→ Work task: Images in the records should be skipped while the rest is transcribed verbatim.

→ The data:
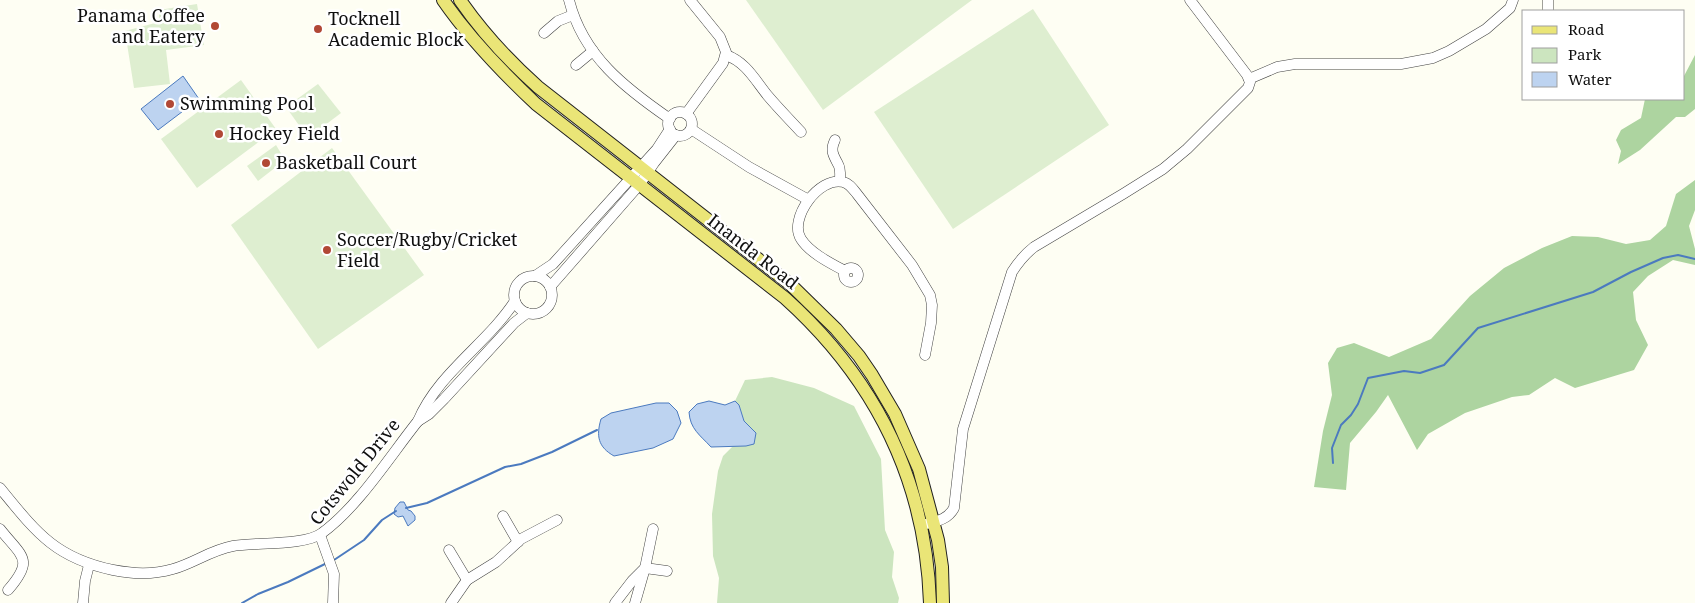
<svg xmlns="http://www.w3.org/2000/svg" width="1695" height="603" font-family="'Noto Serif',serif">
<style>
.green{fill:#cce5bf}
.forest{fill:#add4a0}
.pitch{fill:#deeed0}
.water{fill:#bdd3f0;stroke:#4b7abf}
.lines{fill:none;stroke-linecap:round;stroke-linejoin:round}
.stream{stroke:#4b7abf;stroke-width:2}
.minor-casing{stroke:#424242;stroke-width:11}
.major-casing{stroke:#202020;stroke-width:14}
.minor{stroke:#fff;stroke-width:10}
.major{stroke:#eae577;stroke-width:12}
.poi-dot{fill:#b14835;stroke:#fff;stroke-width:2}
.labels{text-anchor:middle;stroke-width:5;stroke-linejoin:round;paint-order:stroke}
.poi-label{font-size:18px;fill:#0f0f0f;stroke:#fff;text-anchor:start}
.street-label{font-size:18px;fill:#0f0f0f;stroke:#fff}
</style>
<rect width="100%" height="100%" fill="#fefef3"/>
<!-- green -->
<path class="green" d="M772,377L814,388L854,406L881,459L885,530L894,552L892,577L899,598L898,603H717L719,578L713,556L712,514L718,471L723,456L733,446H746L756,433L744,421L739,405L735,401L745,380Z"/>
<!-- forest -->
<g class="forest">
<path d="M1695,55V109L1685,117H1676L1640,150L1618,164L1621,151L1616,140L1621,130L1641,118L1645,99H1684V76Z"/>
<path d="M1695,180V210L1689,226L1695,249V265L1673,260L1648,276L1633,292L1636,320L1648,345L1634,370L1575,388L1555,378L1529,395L1512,397L1465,413L1428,434L1417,450L1388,395L1376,412L1350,443L1346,490L1314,487L1323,431L1332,395L1328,363L1337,348L1354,343L1389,357L1431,339L1470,296L1504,268L1542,248L1572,236L1598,237L1626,244L1650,240L1666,226L1676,194Z"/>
</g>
<!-- pitch -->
<g class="pitch">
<path d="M746,0H972L823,110Z"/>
<path d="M197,4L204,45L166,50L170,84L134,88L125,31L159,22V10Z"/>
<path d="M1033,9L1109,125L953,229L874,112Z"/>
<path d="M241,80L276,129L197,188L161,139Z"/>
<path d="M318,84L341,113L308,138L286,107Z"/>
<path d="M276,145L285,160L258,181L247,166Z"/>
<path d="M332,148L424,275L318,349L231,225Z"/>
</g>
<!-- water -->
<g class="water">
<path d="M183,76L199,99L158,130L141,109Z"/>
<path d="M709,401L725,405L735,401L739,405L744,421L756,433L754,444L746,446L711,447C700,435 690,429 689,412L697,404Z"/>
<path d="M656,403H669L677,411L681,423L673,439L653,448L614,456C598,447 596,436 601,419L611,413Z"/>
<path d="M400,502H404L408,510L411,511L415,516V520L408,526L403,516L398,517L394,514L395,508Z"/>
</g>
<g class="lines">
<!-- stream -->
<g class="stream">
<path d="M1333,463L1332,448L1341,425L1351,415L1358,404L1368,378L1404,371L1420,373L1444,365L1478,328L1593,292L1631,272L1663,258L1678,255L1695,259"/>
<path d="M406,508L427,503L505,467L521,464L552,452L597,430"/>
<path d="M334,560L364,540L382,520L396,511"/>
<path d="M242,603L258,594L288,582L327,563"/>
</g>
<defs>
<g id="minor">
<path d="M569,0C583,56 625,88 670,119"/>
<path d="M1548,10V0"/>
<path d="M544,33L558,21L573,15"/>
<path d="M726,55C746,62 755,80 768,96C779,109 790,120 801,132"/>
<path d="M576,65L593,51"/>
<path d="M1249,79L1277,67L1295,64H1401L1433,58L1449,51L1486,29L1510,8L1513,0"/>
<circle cx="680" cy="124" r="12"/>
<path d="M686,114L723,63L726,52L720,37L690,0"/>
<path d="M691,129L749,167L807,199"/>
<path d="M835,140C830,150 833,155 838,164C841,169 840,176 840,181"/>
<circle cx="851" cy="275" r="7"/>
<path d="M845,271C830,263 810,253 801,239C788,219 819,176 843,182C849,183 853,189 857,194L912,265L930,295L932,305L931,323L925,355"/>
<circle cx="533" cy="295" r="19"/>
<path d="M535,276L553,264L657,149L670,129"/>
<path d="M550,287L640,184L654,163L676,135"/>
<path d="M418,421L429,414L444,399L514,323L527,313"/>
<path d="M0,488C36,532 55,558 113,570C134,574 152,575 173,569C194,563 211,550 233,546C255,542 305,546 322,533C358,507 390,456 418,421C438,373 487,344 515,301"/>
<path d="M503,516L518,542"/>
<path d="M926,524C938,521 948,519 954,508L963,429L1012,272C1019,261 1025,254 1034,247L1123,194L1163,169L1187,149L1248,88L1250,82L1247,75L1190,0"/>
<path d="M0,529C22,557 35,559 8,590"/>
<path d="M320,535L334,574L333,603"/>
<path d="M449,550L467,580"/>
<path d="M83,603L85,581L89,565"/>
<path d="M451,603L467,580L496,562L521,539L557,520"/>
<path d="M615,603L632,581L645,568L667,571"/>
<path d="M635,603L645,568L653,529"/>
</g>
<g id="major">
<path d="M443,0C470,39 502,72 536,104L785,298C875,379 926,481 930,603"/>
<path d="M460,0C482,32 509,61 538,87L790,284L836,329L859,356L872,375L895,414L919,469L938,540L942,567L943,603"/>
</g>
</defs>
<!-- minor casing -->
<use href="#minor" class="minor-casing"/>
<!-- major casing -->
<use href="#major" class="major-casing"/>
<!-- minor -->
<use href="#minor" class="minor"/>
<!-- major -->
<use href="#major" class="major"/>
</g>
<!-- markers -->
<g class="poi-dot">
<circle cx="215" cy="26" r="5"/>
<circle cx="318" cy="29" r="5"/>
<circle cx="170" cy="104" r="5"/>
<circle cx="219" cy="134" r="5"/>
<circle cx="266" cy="163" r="5"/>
<circle cx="327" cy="250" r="5"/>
</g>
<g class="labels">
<!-- poi labels -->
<g class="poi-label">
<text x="205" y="22" text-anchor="end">Panama Coffee<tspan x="205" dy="21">and Eatery</tspan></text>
<text x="328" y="25">Tocknell<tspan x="328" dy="21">Academic Block</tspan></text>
<text x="180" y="110">Swimming Pool</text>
<text x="229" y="140">Hockey Field</text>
<text x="276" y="169">Basketball Court</text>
<text x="337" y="246">Soccer/Rugby/Cricket<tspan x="337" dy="21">Field</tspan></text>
</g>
<!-- street labels -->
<g class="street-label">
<text transform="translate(753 252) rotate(38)" y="6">Inanda Road</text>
<text transform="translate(355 472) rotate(-51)" y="6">Cotswold Drive</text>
</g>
</g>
<!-- legend -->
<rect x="1522" y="10" width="162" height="90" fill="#ffffff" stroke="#9f9f9f"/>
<rect x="1532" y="26" width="25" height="8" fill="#eae577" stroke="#9f9f9f"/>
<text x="1568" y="35" font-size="15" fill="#0f0f0f">Road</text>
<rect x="1532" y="48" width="25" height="15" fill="#cce5bf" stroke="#9f9f9f"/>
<text x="1568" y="60" font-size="15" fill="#0f0f0f">Park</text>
<rect x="1532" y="72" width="25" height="15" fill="#bdd3f0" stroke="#9f9f9f"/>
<text x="1568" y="85" font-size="15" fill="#0f0f0f">Water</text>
</svg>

→ Answer section:
<svg xmlns="http://www.w3.org/2000/svg" width="1695" height="603" font-family="'Noto Serif',serif">
<style>
.green{fill:#cce5bf}
.forest{fill:#add4a0}
.pitch{fill:#deeed0}
.water{fill:#bdd3f0;stroke:#4b7abf}
.lines{fill:none;stroke-linecap:round;stroke-linejoin:round}
.stream{stroke:#4b7abf;stroke-width:2}
.minor-casing{stroke:#424242;stroke-width:11}
.major-casing{stroke:#202020;stroke-width:14}
.minor{stroke:#fff;stroke-width:10}
.major{stroke:#eae577;stroke-width:12}
.poi-dot{fill:#b14835;stroke:#fff;stroke-width:2}
.labels{text-anchor:middle;stroke-width:5;stroke-linejoin:round;paint-order:stroke}
.poi-label{font-size:18px;fill:#0f0f0f;stroke:#fff;text-anchor:start}
.street-label{font-size:18px;fill:#0f0f0f;stroke:#fff}
</style>
<rect width="100%" height="100%" fill="#fefef3"/>
<!-- green -->
<path class="green" d="M772,377L814,388L854,406L881,459L885,530L894,552L892,577L899,598L898,603H717L719,578L713,556L712,514L718,471L723,456L733,446H746L756,433L744,421L739,405L735,401L745,380Z"/>
<!-- forest -->
<g class="forest">
<path d="M1695,55V109L1685,117H1676L1640,150L1618,164L1621,151L1616,140L1621,130L1641,118L1645,99H1684V76Z"/>
<path d="M1695,180V210L1689,226L1695,249V265L1673,260L1648,276L1633,292L1636,320L1648,345L1634,370L1575,388L1555,378L1529,395L1512,397L1465,413L1428,434L1417,450L1388,395L1376,412L1350,443L1346,490L1314,487L1323,431L1332,395L1328,363L1337,348L1354,343L1389,357L1431,339L1470,296L1504,268L1542,248L1572,236L1598,237L1626,244L1650,240L1666,226L1676,194Z"/>
</g>
<!-- pitch -->
<g class="pitch">
<path d="M746,0H972L823,110Z"/>
<path d="M197,4L204,45L166,50L170,84L134,88L125,31L159,22V10Z"/>
<path d="M1033,9L1109,125L953,229L874,112Z"/>
<path d="M241,80L276,129L197,188L161,139Z"/>
<path d="M318,84L341,113L308,138L286,107Z"/>
<path d="M276,145L285,160L258,181L247,166Z"/>
<path d="M332,148L424,275L318,349L231,225Z"/>
</g>
<!-- water -->
<g class="water">
<path d="M183,76L199,99L158,130L141,109Z"/>
<path d="M709,401L725,405L735,401L739,405L744,421L756,433L754,444L746,446L711,447C700,435 690,429 689,412L697,404Z"/>
<path d="M656,403H669L677,411L681,423L673,439L653,448L614,456C598,447 596,436 601,419L611,413Z"/>
<path d="M400,502H404L408,510L411,511L415,516V520L408,526L403,516L398,517L394,514L395,508Z"/>
</g>
<g class="lines">
<!-- stream -->
<g class="stream">
<path d="M1333,463L1332,448L1341,425L1351,415L1358,404L1368,378L1404,371L1420,373L1444,365L1478,328L1593,292L1631,272L1663,258L1678,255L1695,259"/>
<path d="M406,508L427,503L505,467L521,464L552,452L597,430"/>
<path d="M334,560L364,540L382,520L396,511"/>
<path d="M242,603L258,594L288,582L327,563"/>
</g>
<defs>
<g id="minor">
<path d="M569,0C583,56 625,88 670,119"/>
<path d="M1548,10V0"/>
<path d="M544,33L558,21L573,15"/>
<path d="M726,55C746,62 755,80 768,96C779,109 790,120 801,132"/>
<path d="M576,65L593,51"/>
<path d="M1249,79L1277,67L1295,64H1401L1433,58L1449,51L1486,29L1510,8L1513,0"/>
<circle cx="680" cy="124" r="12"/>
<path d="M686,114L723,63L726,52L720,37L690,0"/>
<path d="M691,129L749,167L807,199"/>
<path d="M835,140C830,150 833,155 838,164C841,169 840,176 840,181"/>
<circle cx="851" cy="275" r="7"/>
<path d="M845,271C830,263 810,253 801,239C788,219 819,176 843,182C849,183 853,189 857,194L912,265L930,295L932,305L931,323L925,355"/>
<circle cx="533" cy="295" r="19"/>
<path d="M535,276L553,264L657,149L670,129"/>
<path d="M550,287L640,184L654,163L676,135"/>
<path d="M418,421L429,414L444,399L514,323L527,313"/>
<path d="M0,488C36,532 55,558 113,570C134,574 152,575 173,569C194,563 211,550 233,546C255,542 305,546 322,533C358,507 390,456 418,421C438,373 487,344 515,301"/>
<path d="M503,516L518,542"/>
<path d="M926,524C938,521 948,519 954,508L963,429L1012,272C1019,261 1025,254 1034,247L1123,194L1163,169L1187,149L1248,88L1250,82L1247,75L1190,0"/>
<path d="M0,529C22,557 35,559 8,590"/>
<path d="M320,535L334,574L333,603"/>
<path d="M449,550L467,580"/>
<path d="M83,603L85,581L89,565"/>
<path d="M451,603L467,580L496,562L521,539L557,520"/>
<path d="M615,603L632,581L645,568L667,571"/>
<path d="M635,603L645,568L653,529"/>
</g>
<g id="major">
<path d="M443,0C470,39 502,72 536,104L785,298C875,379 926,481 930,603"/>
<path d="M460,0C482,32 509,61 538,87L790,284L836,329L859,356L872,375L895,414L919,469L938,540L942,567L943,603"/>
</g>
</defs>
<!-- minor casing -->
<use href="#minor" class="minor-casing"/>
<!-- major casing -->
<use href="#major" class="major-casing"/>
<!-- minor -->
<use href="#minor" class="minor"/>
<!-- major -->
<use href="#major" class="major"/>
</g>
<!-- markers -->
<g class="poi-dot">
<circle cx="215" cy="26" r="5"/>
<circle cx="318" cy="29" r="5"/>
<circle cx="170" cy="104" r="5"/>
<circle cx="219" cy="134" r="5"/>
<circle cx="266" cy="163" r="5"/>
<circle cx="327" cy="250" r="5"/>
</g>
<g class="labels">
<!-- poi labels -->
<g class="poi-label">
<text x="205" y="22" text-anchor="end">Panama Coffee<tspan x="205" dy="21">and Eatery</tspan></text>
<text x="328" y="25">Tocknell<tspan x="328" dy="21">Academic Block</tspan></text>
<text x="180" y="110">Swimming Pool</text>
<text x="229" y="140">Hockey Field</text>
<text x="276" y="169">Basketball Court</text>
<text x="337" y="246">Soccer/Rugby/Cricket<tspan x="337" dy="21">Field</tspan></text>
</g>
<!-- street labels -->
<g class="street-label">
<text transform="translate(753 252) rotate(38)" y="6">Inanda Road</text>
<text transform="translate(355 472) rotate(-51)" y="6">Cotswold Drive</text>
</g>
</g>
<!-- legend -->
<rect x="1522" y="10" width="162" height="90" fill="#ffffff" stroke="#9f9f9f"/>
<rect x="1532" y="26" width="25" height="8" fill="#eae577" stroke="#9f9f9f"/>
<text x="1568" y="35" font-size="15" fill="#0f0f0f">Road</text>
<rect x="1532" y="48" width="25" height="15" fill="#cce5bf" stroke="#9f9f9f"/>
<text x="1568" y="60" font-size="15" fill="#0f0f0f">Park</text>
<rect x="1532" y="72" width="25" height="15" fill="#bdd3f0" stroke="#9f9f9f"/>
<text x="1568" y="85" font-size="15" fill="#0f0f0f">Water</text>
</svg>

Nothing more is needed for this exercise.